Finding into death of Eddie Teck Chuan Lee
Deceased
Eddie Teck Chuan Lee
Demographics
66y, male
Date of death
2008-04-12
Finding date
2014-01-21
Cause of death
Intracerebral haemorrhage
AI-generated summary
A 66-year-old man with intracerebral haemorrhage and concurrent deep vein thrombosis died following an accidental tenfold heparin overdose. The patient received 20,000 units instead of 2,000 units due to a nurse misreading heparin ampoule concentrations during a busy night shift. The two available ampoules (5,000 and 25,000 units) were identical in size and shape with only colour-coded text differentiating them.
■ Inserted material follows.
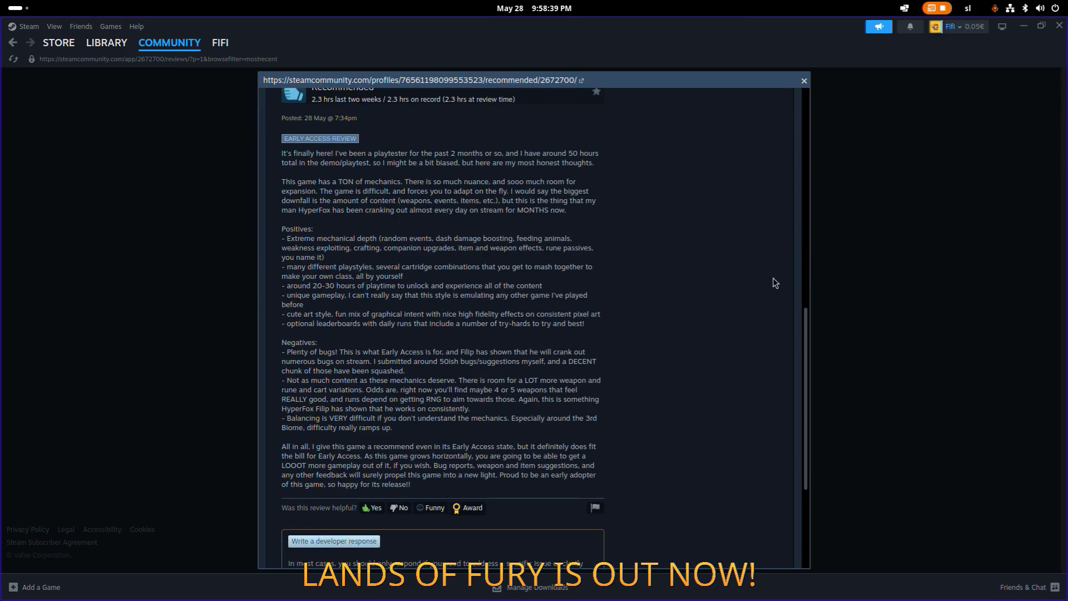
pyautogui.scroll(10, 773, 281)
Although the error was immediately recognized and the infusion stopped, a CT scan showed progression of the intracerebral bleed. The coroner found a causal link between the overdose and death. Systemic failures included similar-looking ampoules, inadequate double-checking (nurse was alone when administering), and busy staffing levels. Post-incident improvements included pre-prepared heparin infusions and reinforced medication checking protocols. The coroner did not make adverse findings against individual nurses but highlighted the risks of mental arithmetic during busy shifts.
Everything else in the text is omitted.